Dubbed the “Kartoffel-Flut” (potato flood), the 2025 harvest delivered Germany’s highest yield in 25 years, clocking in at 13.4 million tonnes—over 2 million tonnes above the long-term average, according to the Federal Ministry of Food and Agriculture. Ideal weather combined with farmers in Germany, Belgium, France, and the Netherlands betting big on potatoes after previous high prices created the perfect storm of oversupply. Demand, however, tanked amid rising overseas competition and shifting consumer habits, leaving mountains of spuds in storage and prices crashing.
In Saxony, farm Osterland Agrar found itself sitting on 4,000 tonnes (about 4 million kilos or 8.8 million pounds) of unsold potatoes—enough to stack as high as Berlin’s TV Tower and feed hundreds of thousands. Rather than let them rot or divert to animal feed and biogas, the farm partnered with search engine Ecosia (which financed transport) and newspaper Berliner Morgenpost to launch “the great potato rescue.” Since mid-January 2026, trucks have rolled into the capital, distributing the surplus for free at over 170 hotspots, from food banks and soup kitchens to schools, churches, zoos, and community points.

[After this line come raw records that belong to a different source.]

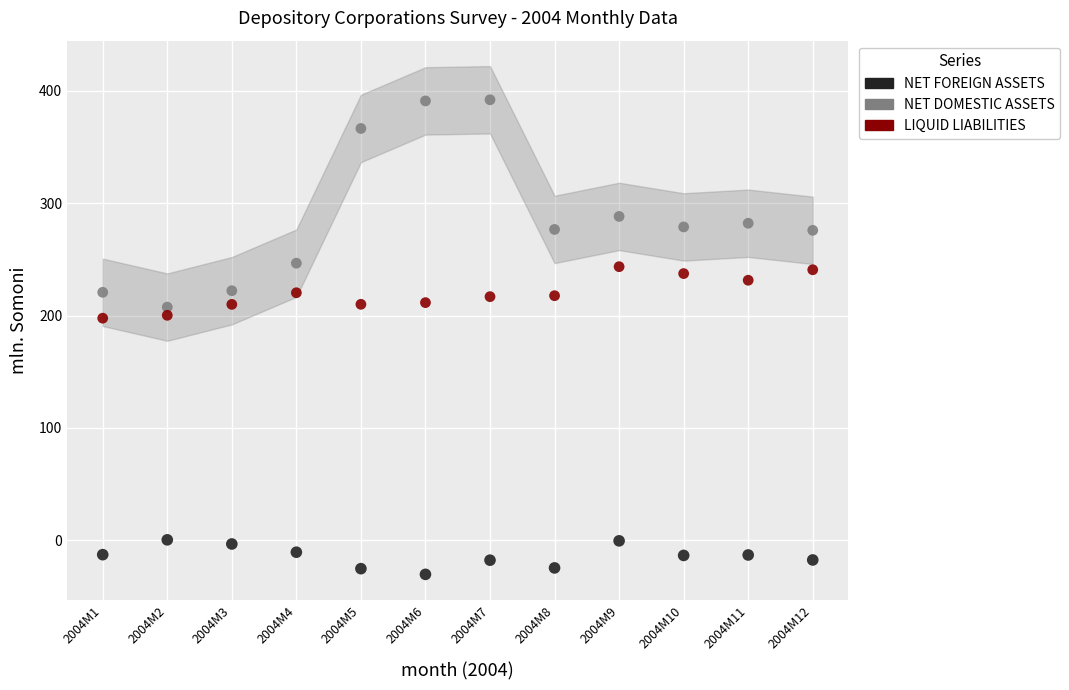

Which series contains the lowest Y value?

NET FOREIGN ASSETS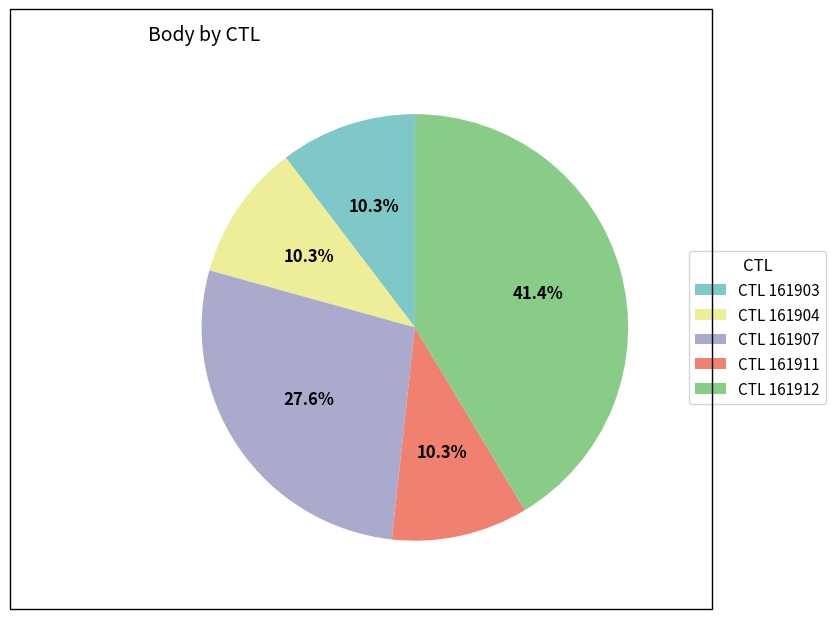

Approximately how many times larger is the value at CTL 161907 compared to CTL 161911?

2.7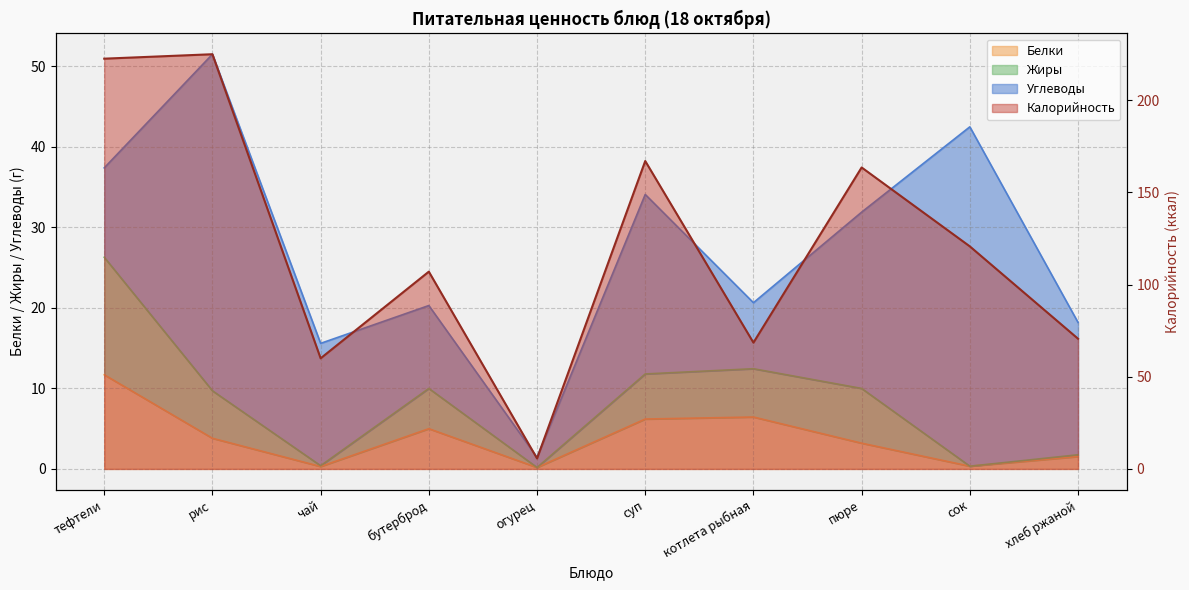

What is the minimum value shown in the chart?

0.2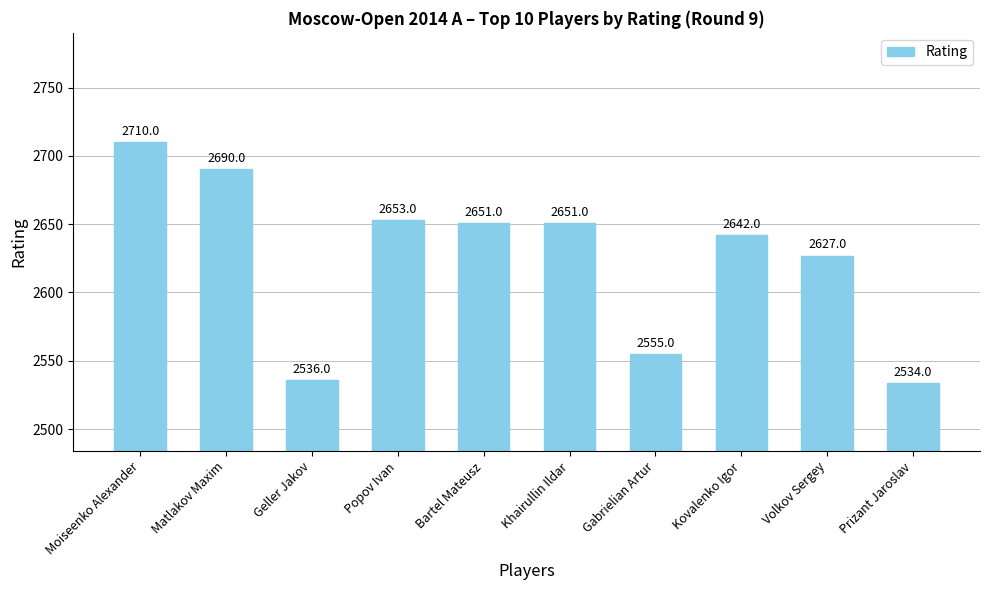

The value at Kovalenko Igor is 2642. True or false?

True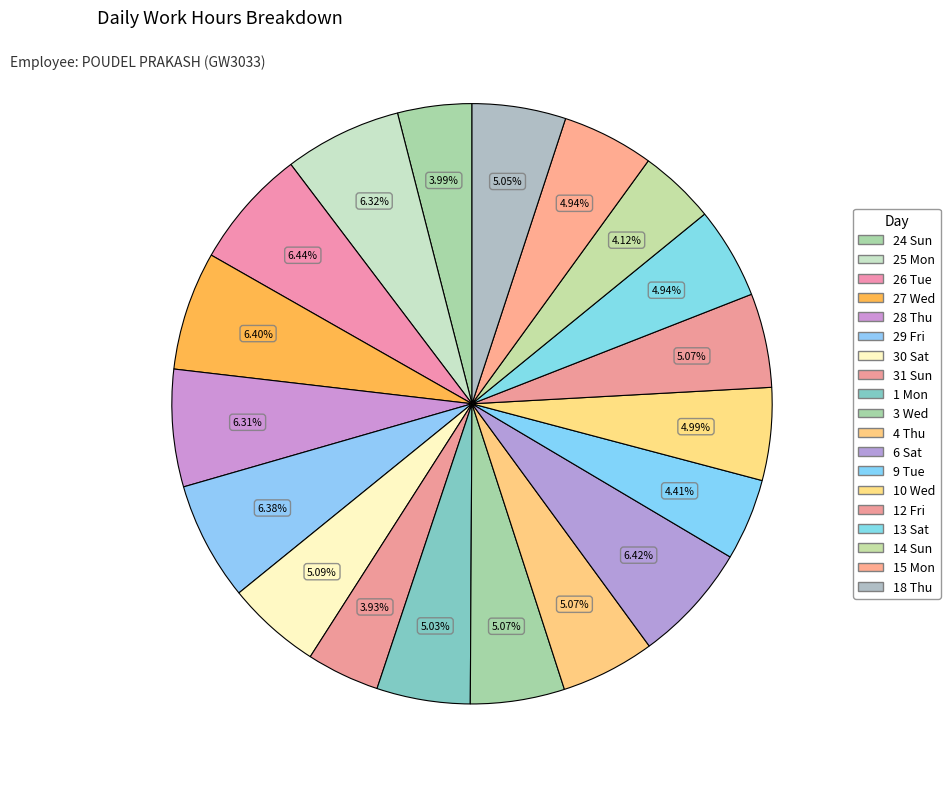

Does any single category account for the majority?

No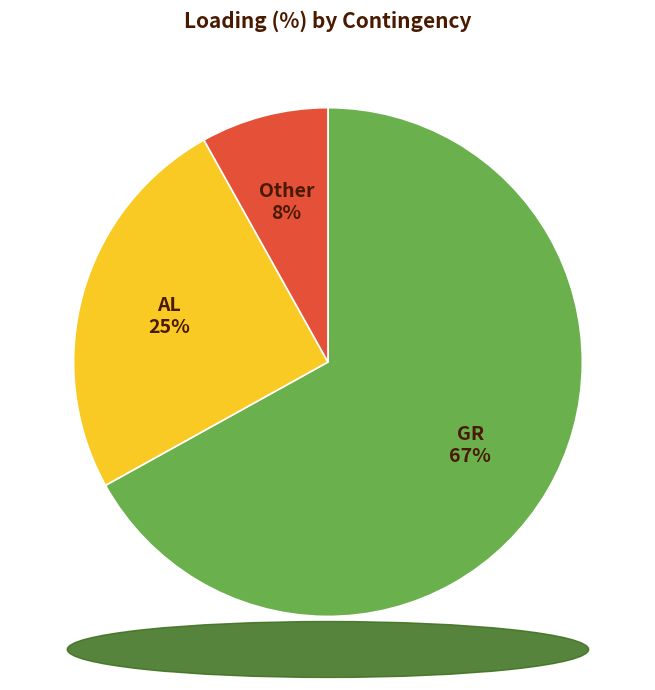

Is there a majority slice in this chart?

Yes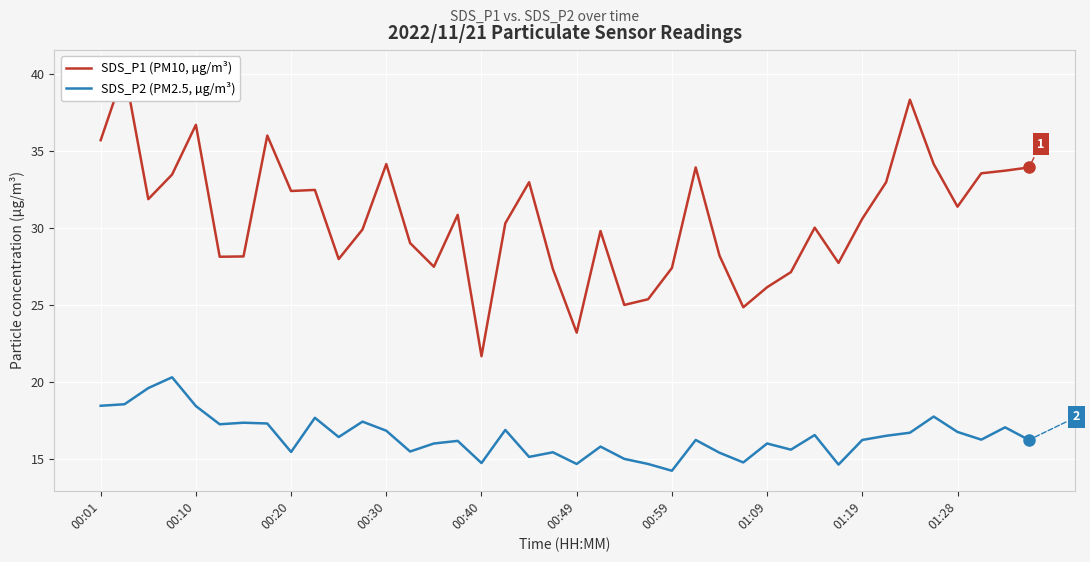

What is the spread (max minus min) of values at 31?

13.1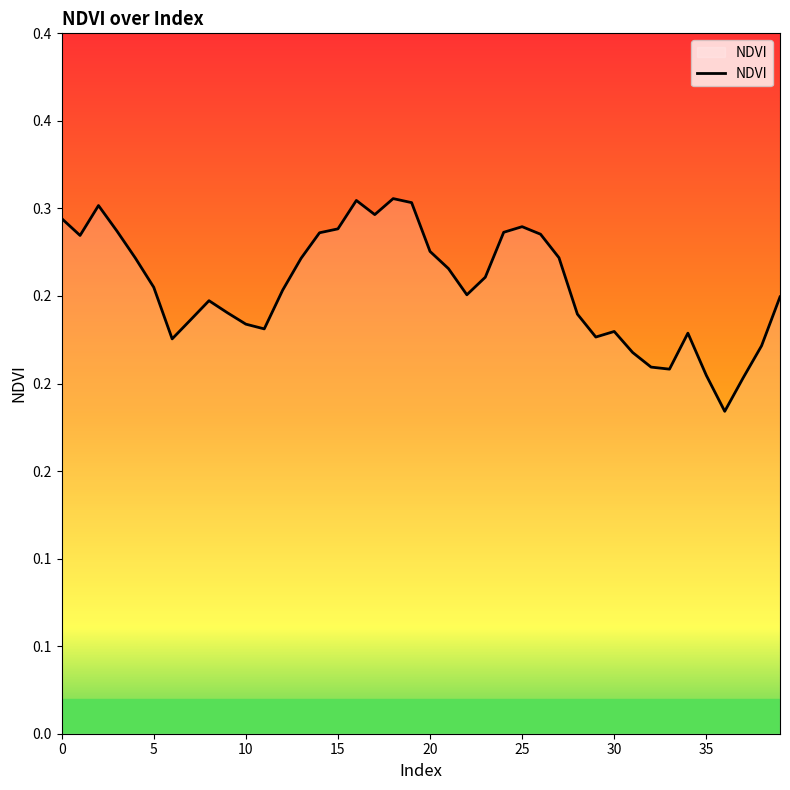

Rank the categories by value from lowest to highest.

36, 37, 35, 33, 32, 31, 38, 6, 29, 34, 30, 11, 10, 7, 28, 9, 8, 39, 22, 12, 5, 23, 21, 13, 4, 27, 20, 1, 26, 14, 24, 3, 15, 25, 0, 17, 2, 19, 16, 18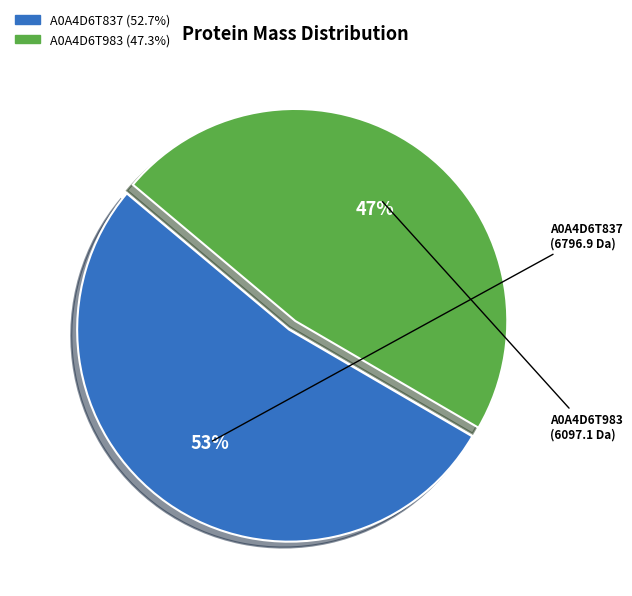

Rank the categories by value from lowest to highest.

A0A4D6T983, A0A4D6T837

While only a fraction—around 200-500 tonnes—has reached Berlin so far, the initiative has sparked huge public interest, with residents hauling away sacks of “magnificent tubers” to make everything from Kartoffelpuffer to hearty stews. Organizers aim to prevent waste and highlight food system absurdities, where abundance hurts producers while many struggle for affordable fresh produce.
This isn’t unique to spuds. European agriculture often swings between scarcity and surplus due to unpredictable weather, planting decisions, and global markets. A similar glut plagues dairy in Britain, while U.S. Midwest grain farmers face oversupply woes.
For German potato growers, the windfall turned nightmare underscores the need for better demand forecasting and diversified outlets. In the meantime, Berlin’s streets smell faintly of earth and opportunity—one free bag at a time.